(Text segment)
Sunday, June 17, 2018

Honoring Our Earthly Father

Honor your father and your mother that thy days may be long upon the land which the Lord thy God giveth thee.” -Exodus 20:12, KJV.

The fifth of the Ten Commandments and the first with an expressed promise teaches us that we are to honor both our parents. “Honor” involves love, respect, appreciation, looking up to them and accepting their instruction and leadership.

Parents, in turn, are to lead lives that command our love and respect. Statistics report that there are more than 70 million fathers in the United States today. Many of these are responsible, caring adults and are seeking to rear their children well. But many, however, are what we term in today’s definitions, “Absentee Fathers,” those who have abandoned their children to others’ care. I pray that any father now reading this will examine how well he loves his child (children) and how he is seeking to rear each one in parental love, with goals and initiatives, and certainly in the “nurture and admonition of the Lord.”

A brief history of Father’s Day in America reveals that it was begun in Washington state in the year 1910. It is reported that a lady named Sonora Smart Dodd of Spokane, Washington talked to her pastor about setting aside a day to honor Fathers as the one in May honored Mothers. Sonora’s mother had died in childbirth, giving birth to her, the seventh child. Her father, William Jackson Smart, had been a Civil War Veteran. When his wife died, he wanted to do the best he could to rear his six sons and the new baby daughter. He kept them together, managed to operate his small farm to make a living, and loved his children and reared them “in the fear and admonition of the Lord.” A day in June was set aside to honor her father and the word was spread abroad by word of mouth and small-town newspapers. President Woodrow Wilson pushed the idea of Father’s Day, as did President Calvin Coolidge. It began to be observed in a more wide-spread area. However, it did not become a nation-wide, consistent observance until President Lyndon Johnson gave his presidential proclamation in 1966 for the day during his administration. Then when President Richard Nixon was in office, he set the day officially as the third Sunday in June and signed that proclamation. Since then, Father’s Day has been observed consistently in America on the third Sunday in June. It is a time when families gather to give tribute to the father in the family, thank him for his leadership of the family, and bestow gifts upon him. Usually in our churches, fathers are asked to stand, and we often hear a sermon both praising fathers and admonishing them to hold high the torch of faith before their children

Like Sonora Smart Dodd, I had a wonderful father who reared his children after their mother died.

(Questions on the material)
**a)** Return everything from "The fifth of" down to "instruction and leadership." in the Father's Day post, word for word.
**b)** According to the Father's Day post, which president officially set the day as the third Sunday in June?
**c)** Based on the Father's Day post, answer yes or no for each statement and quote the words that decide it. (i) Sonora Smart Dodd was the seventh child in her family. (ii) Father's Day became a nation-wide, consistent observance under President Woodrow Wilson. (iii) William Jackson Smart was a Civil War veteran.

Stored data entries
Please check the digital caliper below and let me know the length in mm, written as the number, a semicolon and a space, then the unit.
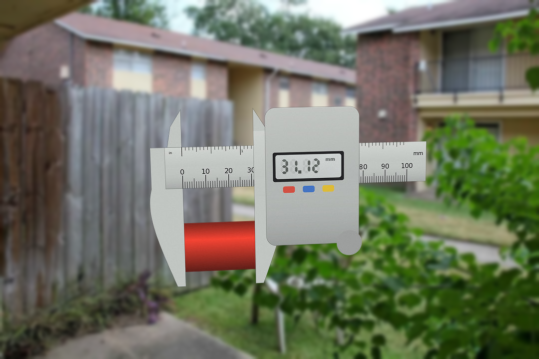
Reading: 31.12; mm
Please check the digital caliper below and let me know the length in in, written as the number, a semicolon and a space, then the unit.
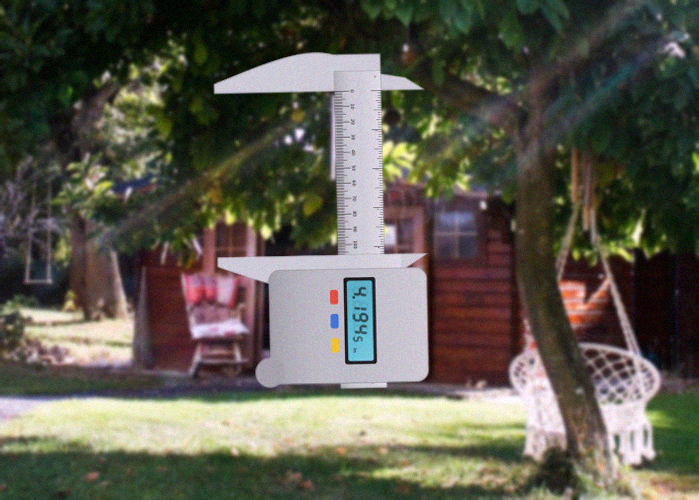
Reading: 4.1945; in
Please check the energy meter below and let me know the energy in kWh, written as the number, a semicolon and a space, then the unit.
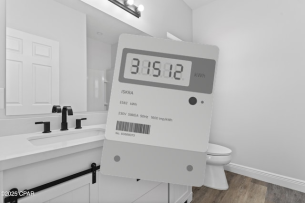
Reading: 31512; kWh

(Numbered answers)
**a)**
The fifth of the Ten Commandments and the first with an expressed promise teaches us that we are to honor both our parents. “Honor” involves love, respect, appreciation, looking up to them and accepting their instruction and leadership.

**b)** President Richard Nixon.

**c)**
(i) Yes: "giving birth to her, the seventh child."
(ii) No: "it did not become a nation-wide, consistent observance until President Lyndon Johnson gave his presidential proclamation in 1966"
(iii) Yes: "Her father, William Jackson Smart, had been a Civil War Veteran."